- [Exercise directions]: Return the listing below unchanged, but without pictures.

- [Given information]:
---*---

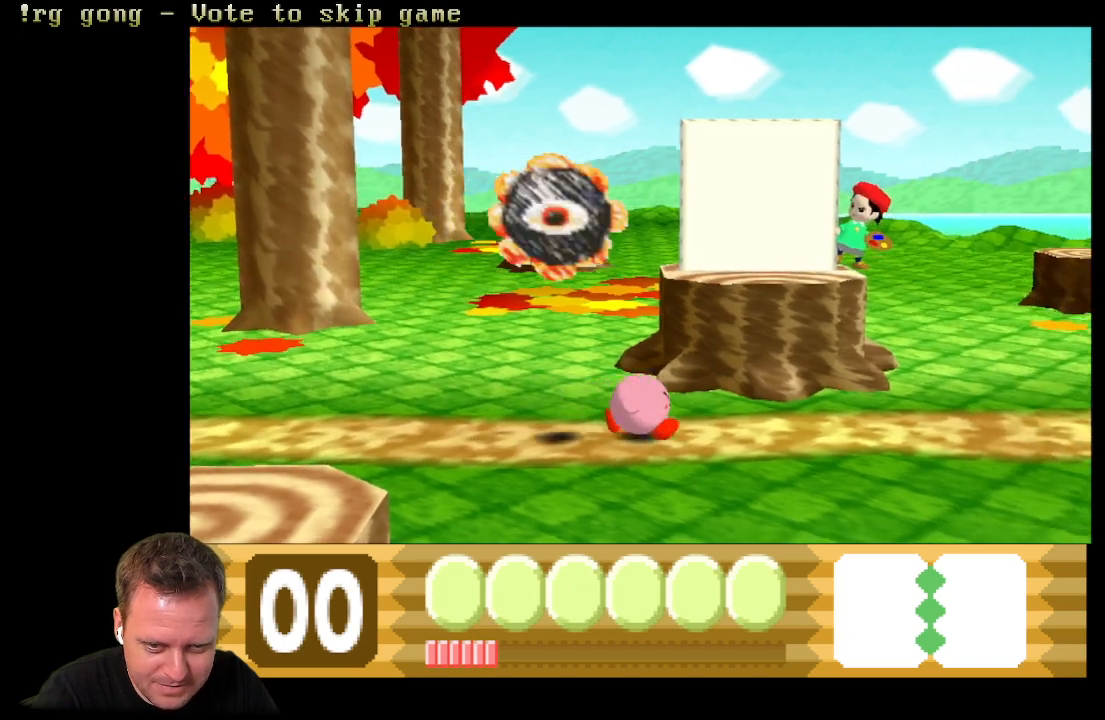
{"buttons": ["DPAD_RIGHT"], "left_stick": "center", "right_stick": "center", "events": []}
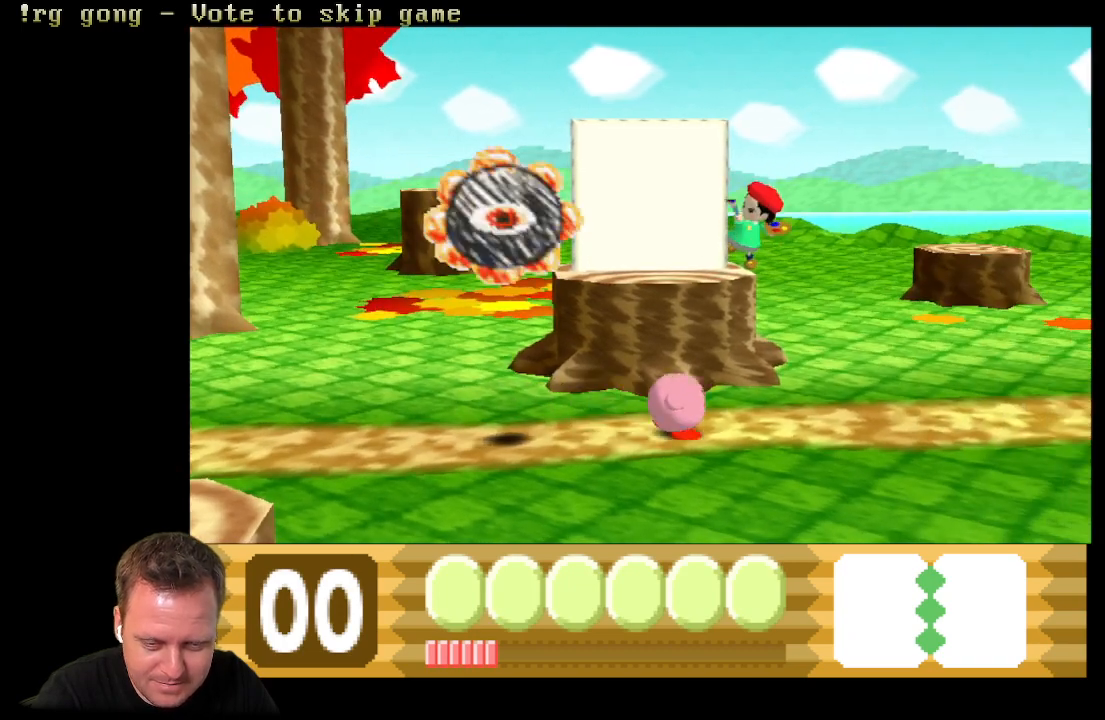
{"buttons": ["DPAD_RIGHT"], "left_stick": "center", "right_stick": "center", "events": []}
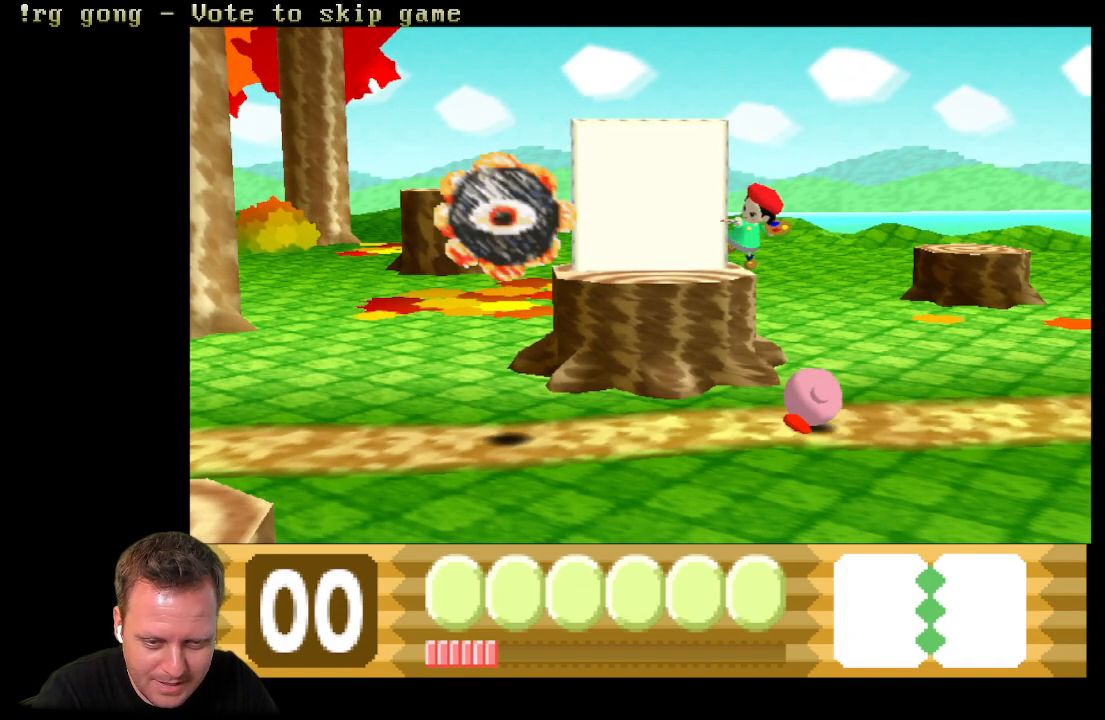
{"buttons": ["DPAD_RIGHT"], "left_stick": "center", "right_stick": "center", "events": []}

---*---

- [Answer section]:
{"buttons": ["DPAD_RIGHT"], "left_stick": "center", "right_stick": "center", "events": []}
{"buttons": ["DPAD_RIGHT"], "left_stick": "center", "right_stick": "center", "events": []}
{"buttons": ["DPAD_RIGHT"], "left_stick": "center", "right_stick": "center", "events": []}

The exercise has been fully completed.